For EXAFS fitting, theoretical scattering paths were calculated with FEFF6 using Artemis. All EXAFS spectra were fit for distances (ΔR), CN, and mean-square displacement of interatomic distance (σ2) using the Artemis interface with a fixed amplitude reduction factor (S02) of 0.707 ~ 1.000. The parameters such as interatomic distance (R), coordination number (CN), the difference in threshold energy (ΔE0) and Debye–Waller factor (σ2) were first established with reasonable guesses, and then were fitted in R-space. The error in the overall fits was determined using the R-factor, the goodness-of-fit parameter, in which R-factor = Σ(χdata – χfit)2/Σ(χdata)2 and good fits occur for R-factor < 0.05.

Mechanism of phase transition of MoS2

The first-principle calculations about structural stability and phase transition were carried out by using accurate frozen-core full-potential projector augmented-wave pseudopotentials method on the basis of DFT, as implemented in the VASP code[50-52]. The 3d and 4 s electrons of Co atom, 4p, 4d, and 5 s electrons of Mo atom, and 3 s and 3p electrons of S atom were treated as the valence electrons. We used the generalized gradient approximation (GGA) with Perdew-Burke-Ernzerhof (PBE) parameterization for the exchange and correlation potential[53]. A kinetic energy cutoff of 500 eV for the plane wave expansion and a Monkhorst-Pack grid with a k-point spacing of 0.01 Å−1 were found to be sufficient to ensure that the total energy was converged at 1 meV/atom level. The slab model with a vacuum layer larger than 20 Å was used to avoid the artificial coupling between the periodically repeated cells along z direction. The structures were fully optimized by using the conjugate gradient algorithm until the maximum energy difference converge to 10−6 eV. The effect of spin polarization was considered in our calculation.

Hydrogen binding free-energy calculations

All theoretical calculations about hydrogen-binding free energy were performed using DFT by DMOL3 code[54,55]. In the DFT calculations, the all-electron Kohn–Sham wave functions were expanded in the double numerical polarized atomic orbital basis, and GGA with PBE for describing the exchange and correlation energy was employed. Effective core potentials were considered during calculations. Self-consistent field procedure was done until the change of energy was > 10−6 Hartree, and the geometrical optimization of the structure was done with an energy convergence criterion of 10−5 Hartree. Long range nonlocal effects were taken into account by applying semi-empirical dispersion-correction approach through the DFT-D scheme with Grimme parameters[56]. In our models, the experimental in-plane lattice constant of 3.16 Å for the in-plane unit cell of MoS2 monolayers has been used. A vacuum region of 20 Å along the z direction is enough to ensure negligible interaction between the MoS2 monolayer and its periodic images. We used one cobalt dopant in 2 × 2, 3 × 3, 4 × 4, 5 × 5 and 6 × 6 MoS2 supercell as the models to present different Co doping coverage, corresponding to 8.33%, 3.70%, 2.08%, 1.33%, and 0.93%, respectively. The spin-unrestricted calculations were carried out. The Brillouin zone was sampled by Monkhorst-Pack 10 × 10 × 1, 7 × 7 × 1, 5 × 5 × 1, 4 × 4 × 1, and 3 × 3 × 1 k-point grids for 2 × 2, 3 × 3, 4 × 4, 5 × 5, and 6 × 6 MoS2 supercell, respectively[57].

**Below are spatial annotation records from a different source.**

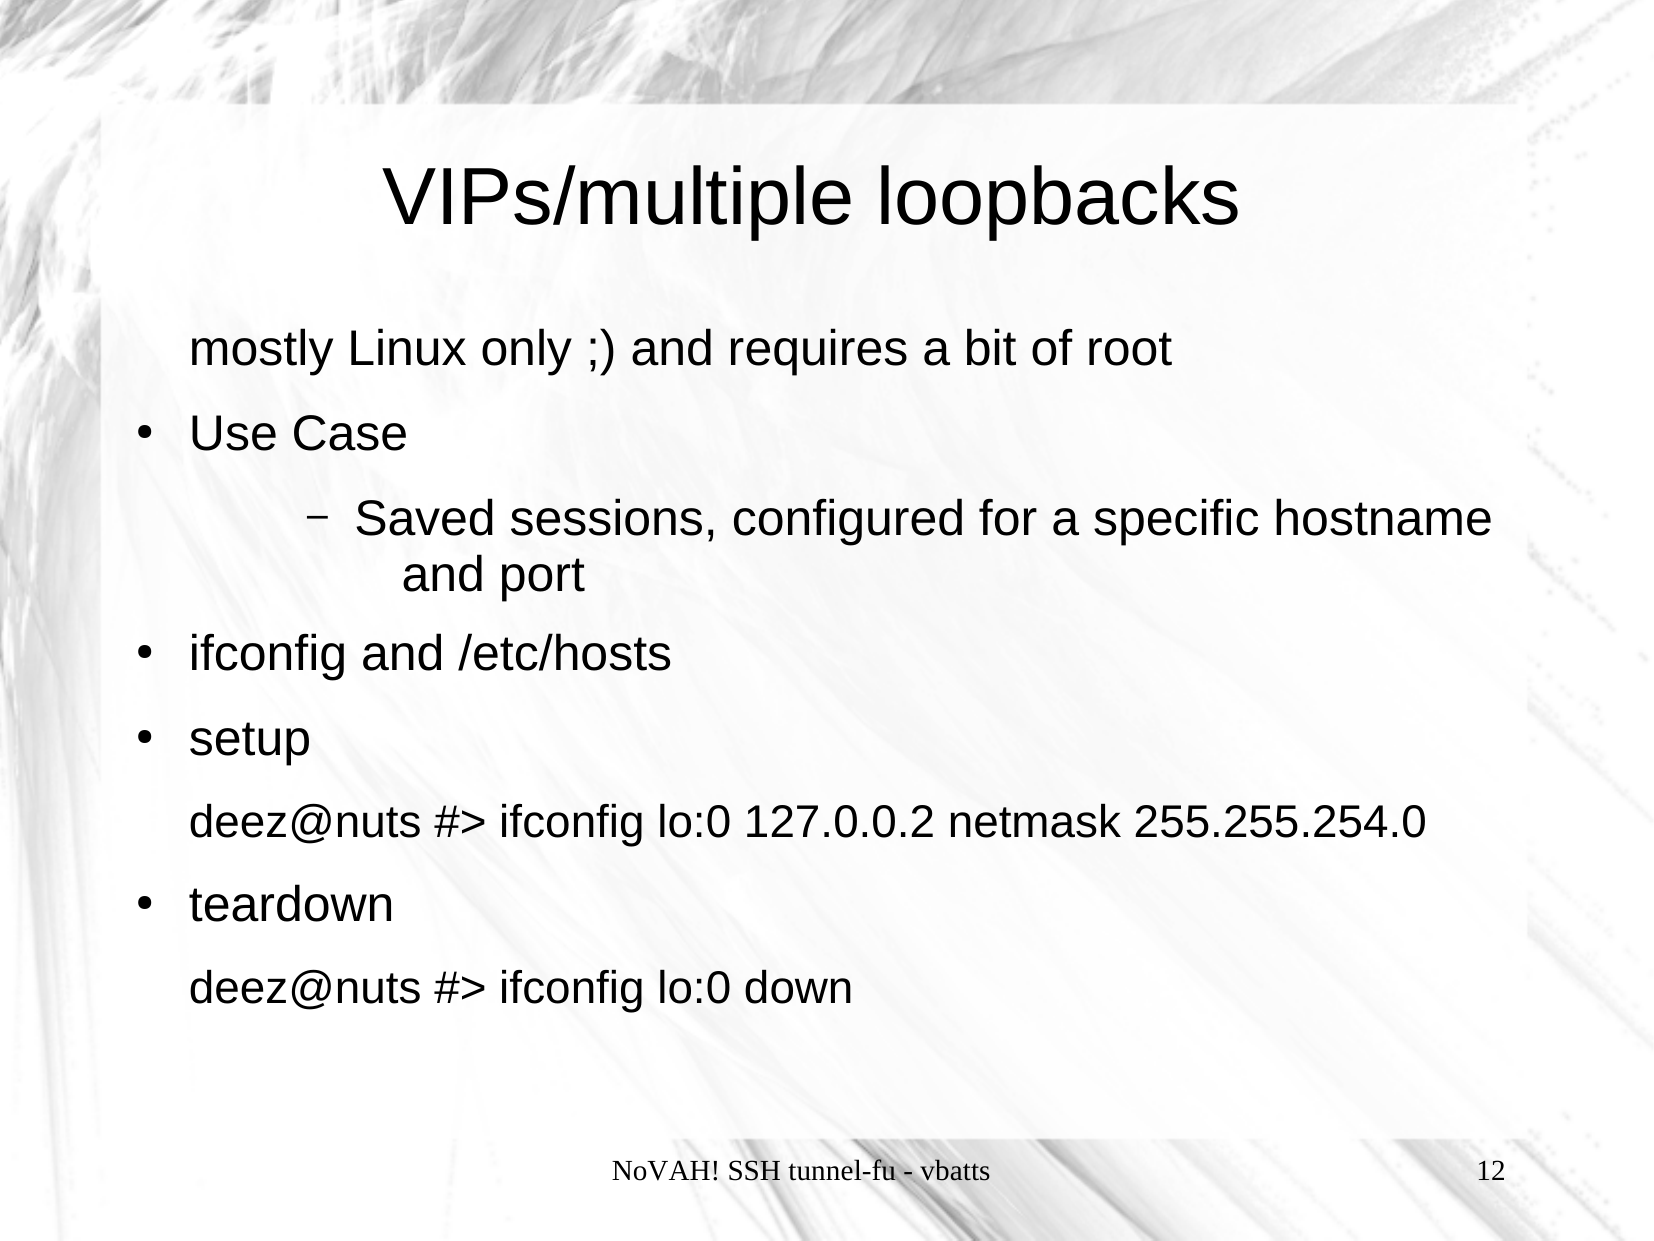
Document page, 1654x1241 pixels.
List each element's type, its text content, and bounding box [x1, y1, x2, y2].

picture [0, 0, 1654, 1241]
list mostly Linux only ;) and requires a bit of root Use Case Saved sessions, configured for a specific hostname and port ifconfig and /etc/hosts setup deez@nuts #> ifconfig lo:0 127.0.0.2 netmask 255.255.254.0 teardown deez@nuts #> ifconfig lo:0 down [118, 319, 1571, 1139]
title VIPs/multiple loopbacks [118, 112, 1506, 281]
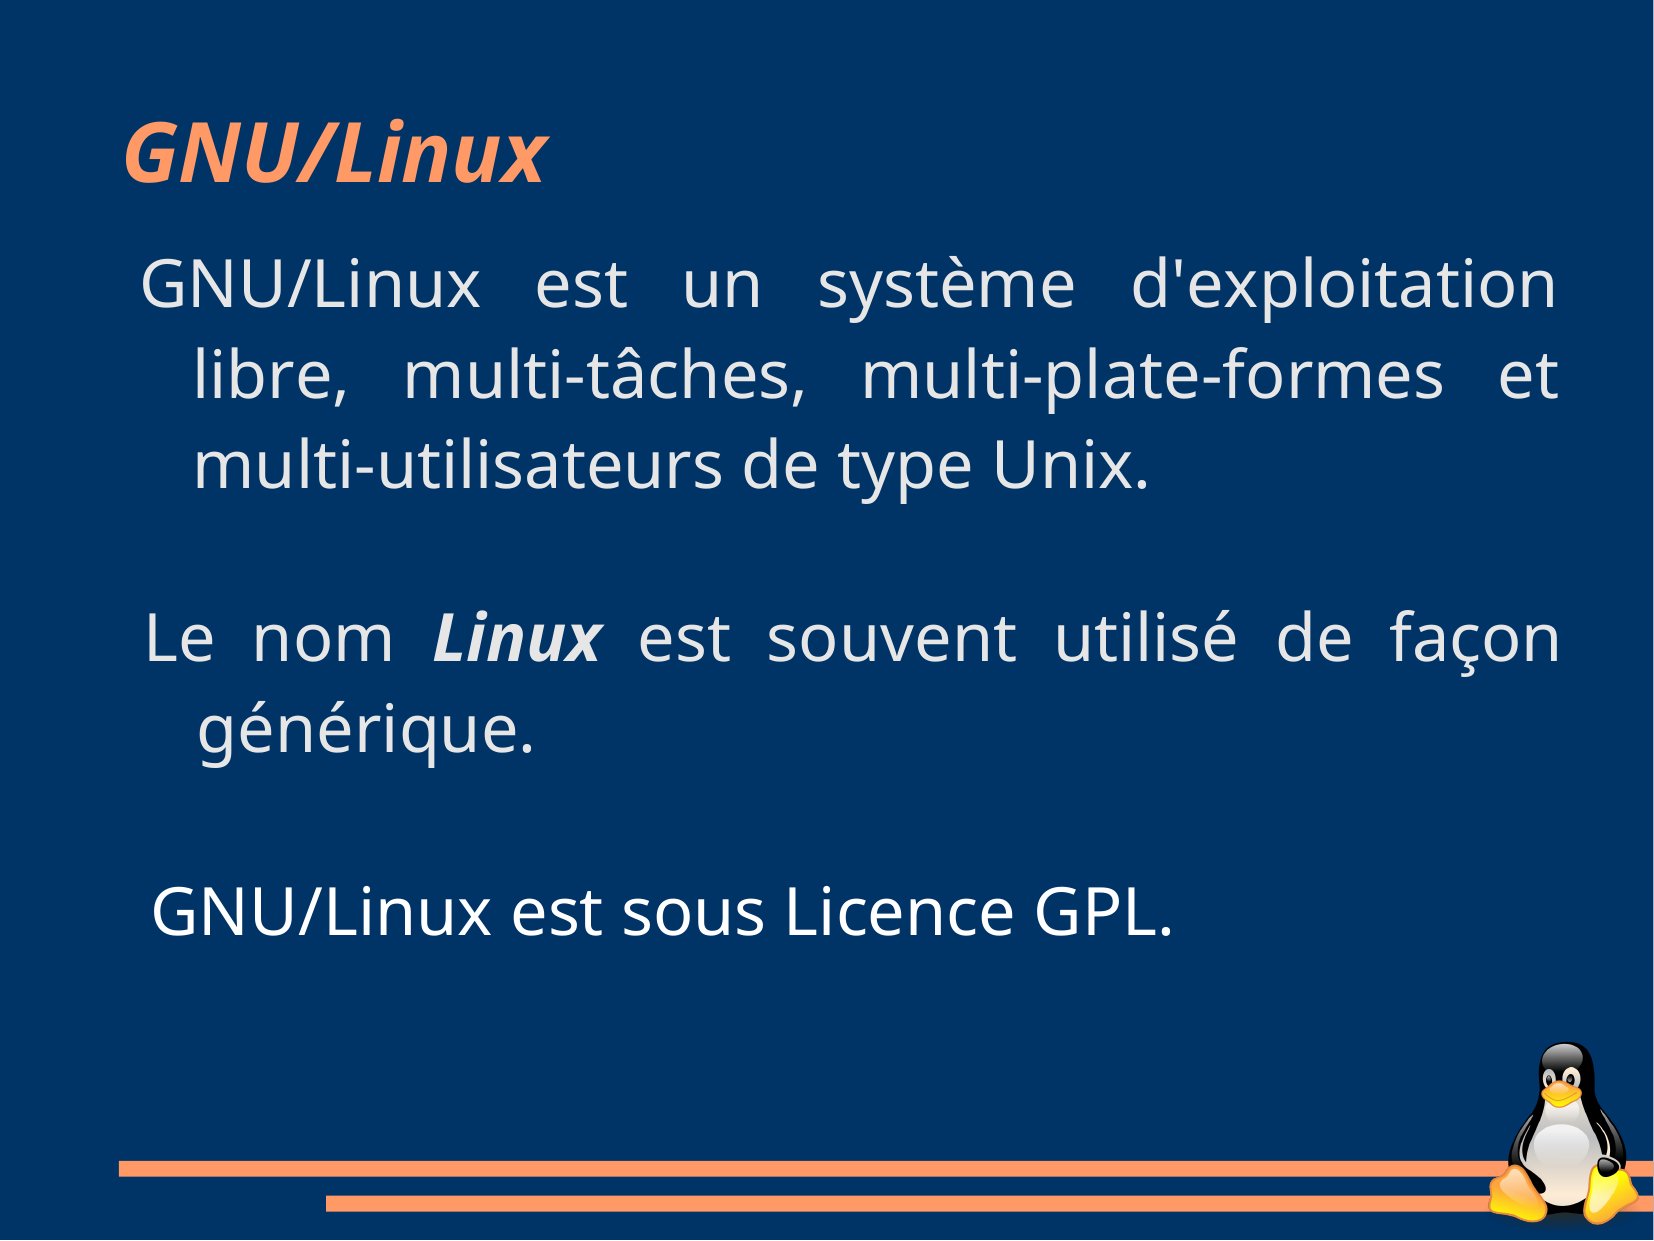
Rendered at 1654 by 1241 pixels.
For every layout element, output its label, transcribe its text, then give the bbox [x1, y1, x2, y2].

picture [1476, 1033, 1649, 1241]
list Le nom Linux est souvent utilisé de façon générique. [125, 590, 1565, 768]
text_box GNU/Linux est sous Licence GPL. [118, 788, 1418, 975]
title GNU/Linux [121, 46, 1534, 236]
list GNU/Linux est un système d'exploitation libre, multi-tâches, multi-plate-formes et multi-utilisateurs de type Unix. [121, 236, 1561, 502]
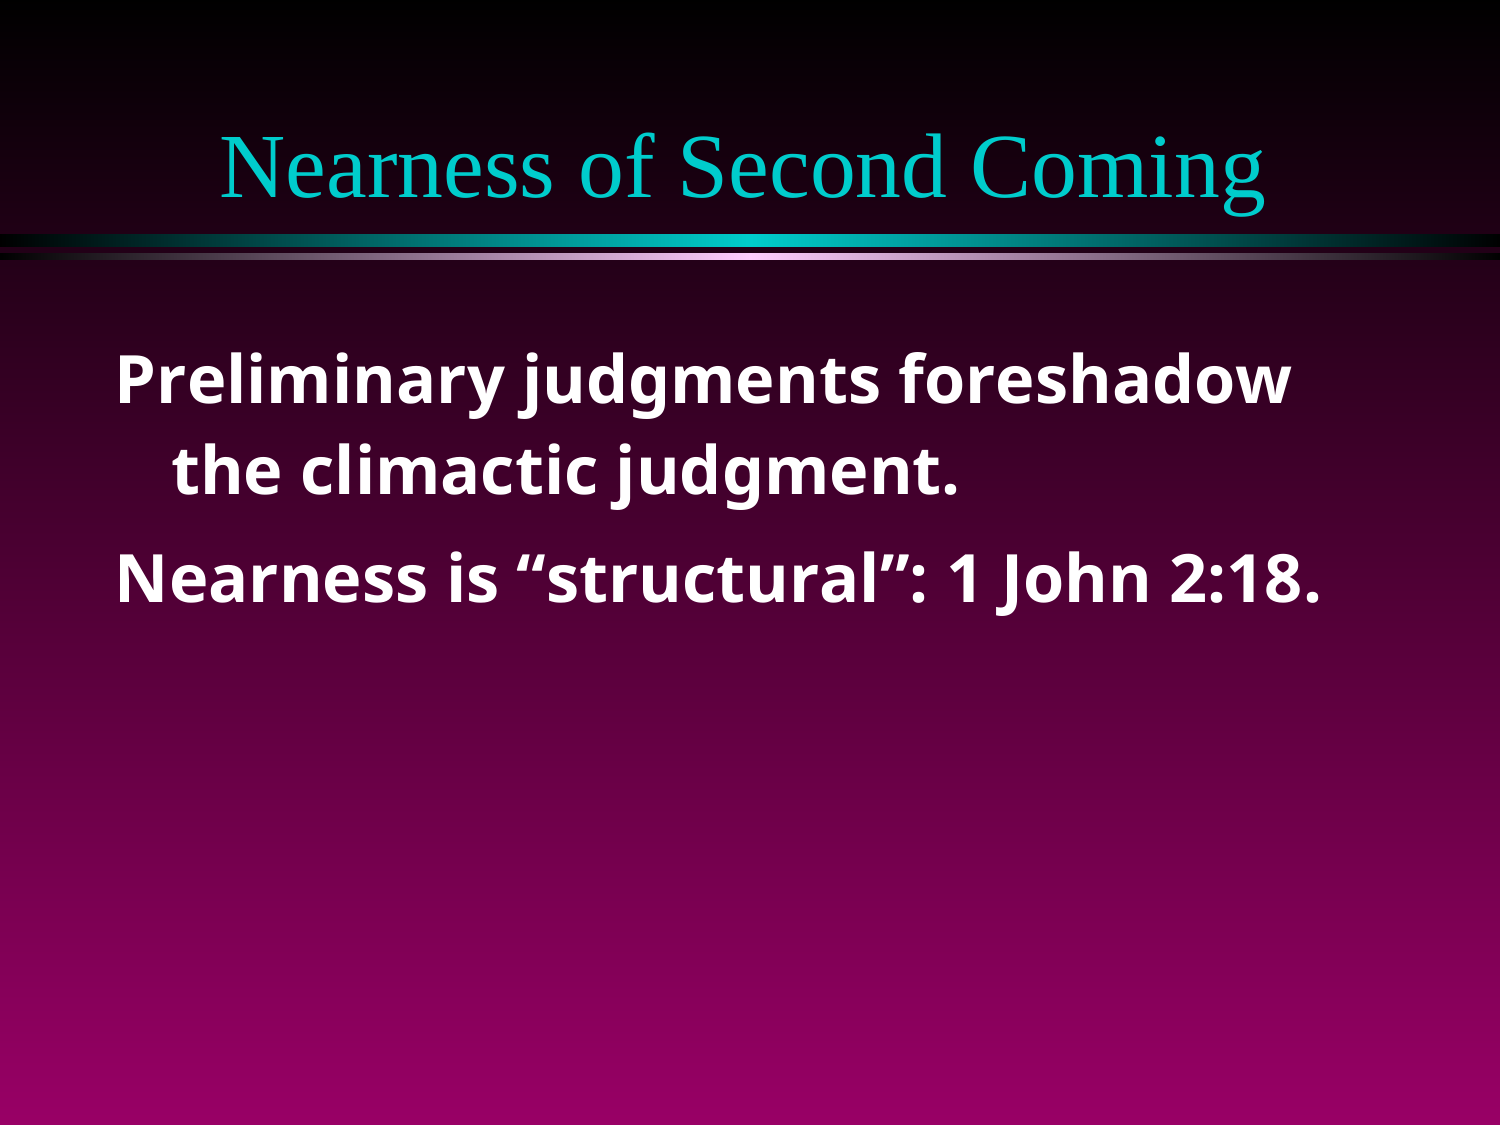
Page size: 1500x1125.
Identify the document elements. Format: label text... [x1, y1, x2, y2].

title Nearness of Second Coming [99, 37, 1388, 225]
list Preliminary judgments foreshadow the climactic judgment. Nearness is “structural”: 1 John 2:18. [99, 324, 1388, 1001]
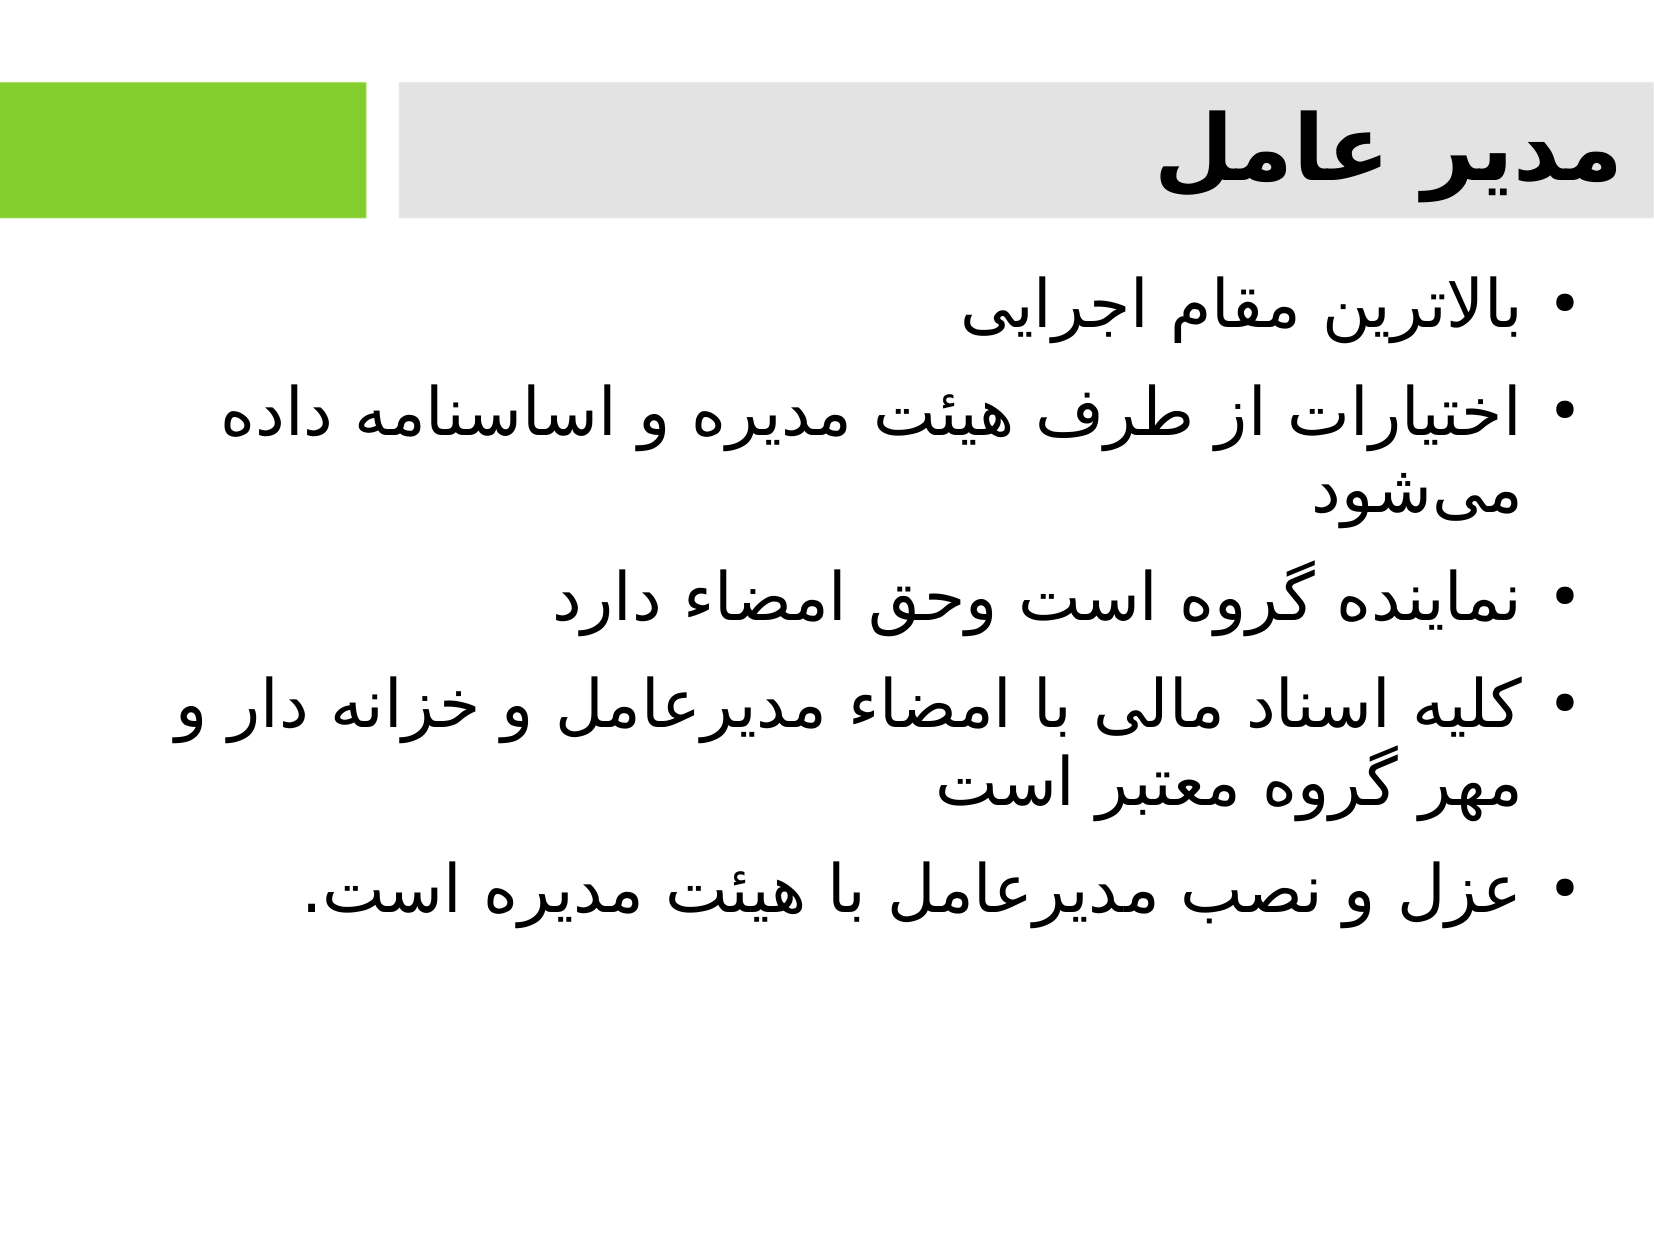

Charge density difference calculations

The charge density difference (Δρ) for Co adsorbed MoS2 system was obtained using the following equation: Δρ = ρ(MoS2 + Co) − ρ(MoS2)  − ρ(Co), where ρ(MoS2 + Co), ρ(MoS2) and ρ(Co) are the total charge density of the Co adsorbed MoS2 system, MoS2 substrate and single Co atom, respectively. The charge density difference quantifies the redistribution of electron charge due to the interaction between adatom Co and MoS2 substrate.